Dataset entries
^^^^

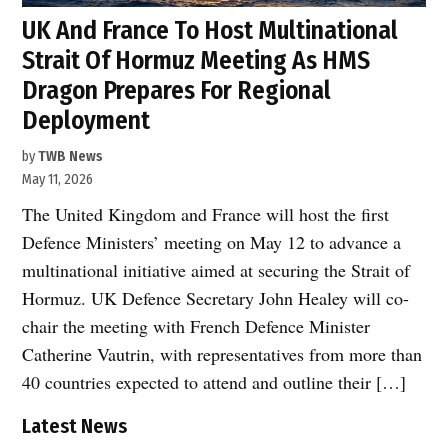
UK And France To Host Multinational
Strait Of Hormuz Meeting As HMS
Dragon Prepares For Regional
Deployment
by
TWB News
May 11, 2026
The United Kingdom and France will host the first
Defence Ministers’ meeting on May 12 to advance a
multinational initiative aimed at securing the Strait of
Hormuz. UK Defence Secretary John Healey will co-
chair the meeting with French Defence Minister
Catherine Vautrin, with representatives from more than
40 countries expected to attend and outline their […]
Latest News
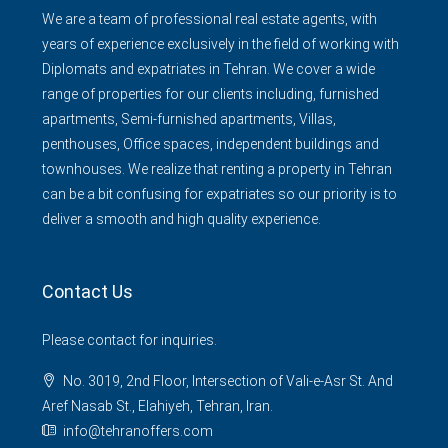
We are a team of professional real estate agents, with
years of experience exclusively in the field of working with
Diplomats and expatriates in Tehran. We cover a wide
range of properties for our clients including, furnished
apartments, Semi-furnished apartments, Villas,
penthouses, Office spaces, independent buildings and
townhouses. We realize that renting a property in Tehran
can be a bit confusing for expatriates so our priority is to
deliver a smooth and high quality experience.
Contact Us
Please contact for inquiries.
No. 3019, 2nd Floor, Intersection of Vali-e-Asr St. And
Aref Nasab St., Elahiyeh, Tehran, Iran.
info@tehranoffers.com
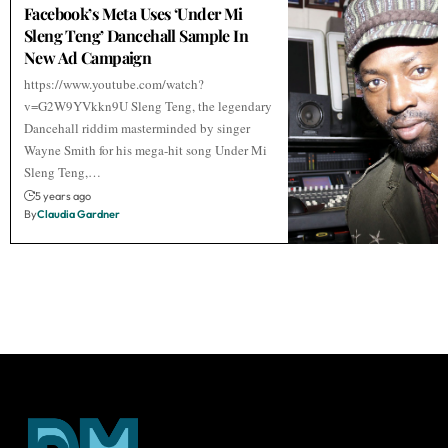
Facebook’s Meta Uses ‘Under Mi
Sleng Teng’ Dancehall Sample In
New Ad Campaign
https://www.youtube.com/watch?
v=G2W9YVkkn9U Sleng Teng, the legendary
Dancehall riddim masterminded by singer
Wayne Smith for his mega-hit song Under Mi
Sleng Teng,…
5 years ago
By
Claudia Gardner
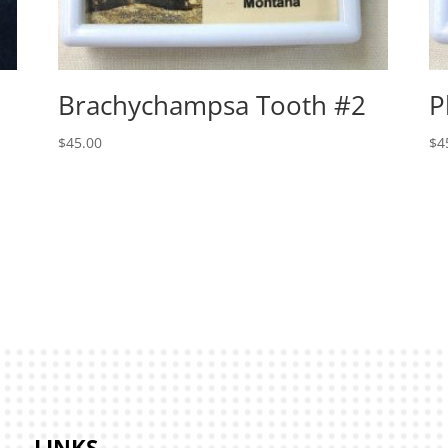
Brachychampsa Tooth #2
P
$
45.00
$
4
LINKS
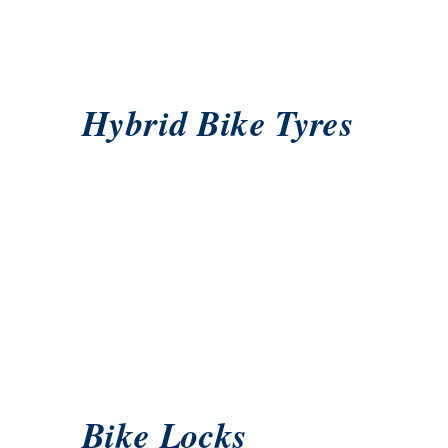
Hybrid Bike Tyres
Bike Locks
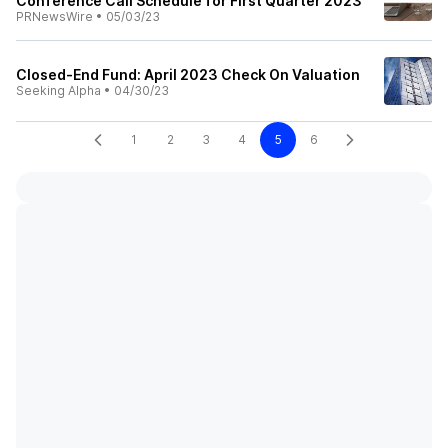
Conference Call Schedule for First Quarter 2023
PRNewsWire
•
05/03/23
Closed-End Fund: April 2023 Check On Valuation
Seeking Alpha
•
04/30/23
1
2
3
4
5
6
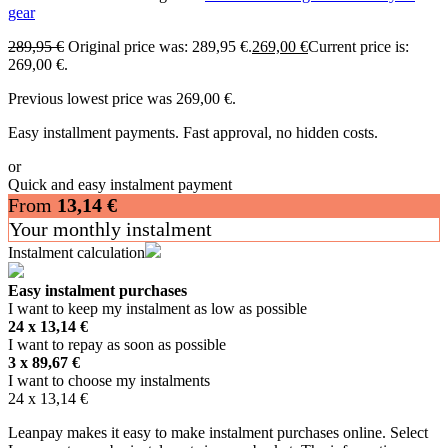
gear
289,95
€
Original price was: 289,95 €.
269,00
€
Current price is:
269,00 €.
Previous lowest price was
269,00
€
.
Easy installment payments. Fast approval, no hidden costs.
or
Quick and easy instalment payment
From
13,14
€
Your monthly instalment
Instalment calculation
Easy instalment purchases
I want to keep my instalment as low as possible
24 x
13,14
€
I want to repay as soon as possible
3 x
89,67
€
I want to choose my instalments
24 x
13,14
€
Leanpay makes it easy to make instalment purchases online. Select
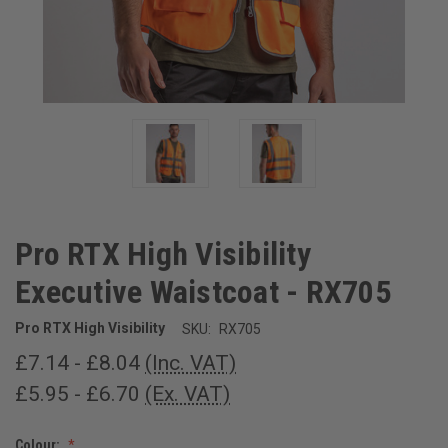
Pro RTX High Visibility
Executive Waistcoat - RX705
Pro RTX High Visibility
SKU:
RX705
£7.14 - £8.04
(Inc. VAT)
£5.95 - £6.70
(Ex. VAT)
Colour:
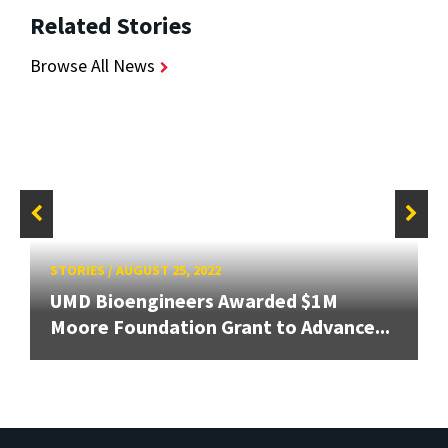
Related Stories
Browse All News
STORIES
/
AUGUST 25, 2022
UMD Bioengineers Awarded $1M
Moore Foundation Grant to Advance...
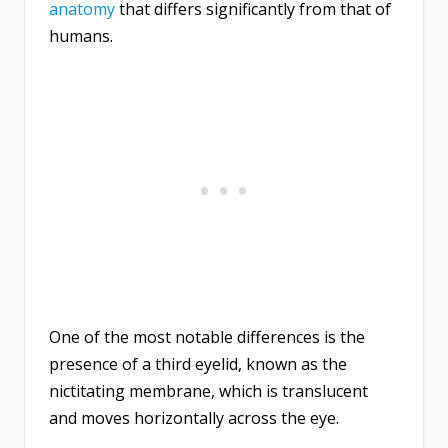
anatomy
that differs significantly from that of
humans.
One of the most notable differences is the
presence of a third eyelid, known as the
nictitating membrane, which is translucent
and moves horizontally across the eye.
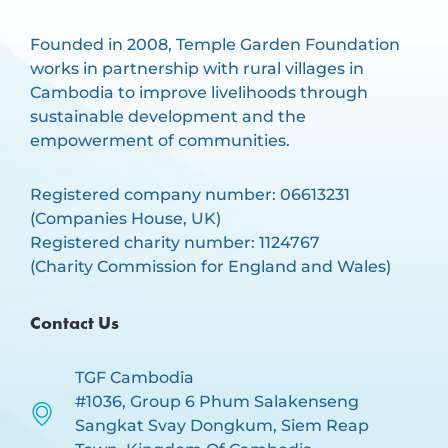
Founded in 2008, Temple Garden Foundation
works in partnership with rural villages in
Cambodia to improve livelihoods through
sustainable development and the
empowerment of communities.
Registered company number: 06613231
(Companies House, UK)
Registered charity number: 1124767
(Charity Commission for England and Wales)
Contact Us
TGF Cambodia
#1036, Group 6 Phum Salakenseng
Sangkat Svay Dongkum, Siem Reap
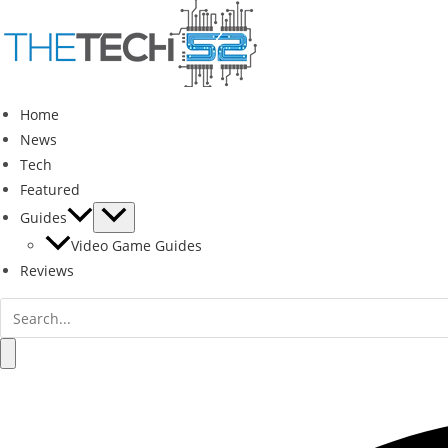
Skip
to
content
Home
News
Tech
Featured
Guides
Video Game Guides
Reviews
Search
for:
Search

^^^^

== EXERCISE DESCRIPTION ==
Where a line above contains the word "price", show that line.

== ANSWER SPACE ==
Original price was: 289,95 €.
Current price is:
Previous lowest price was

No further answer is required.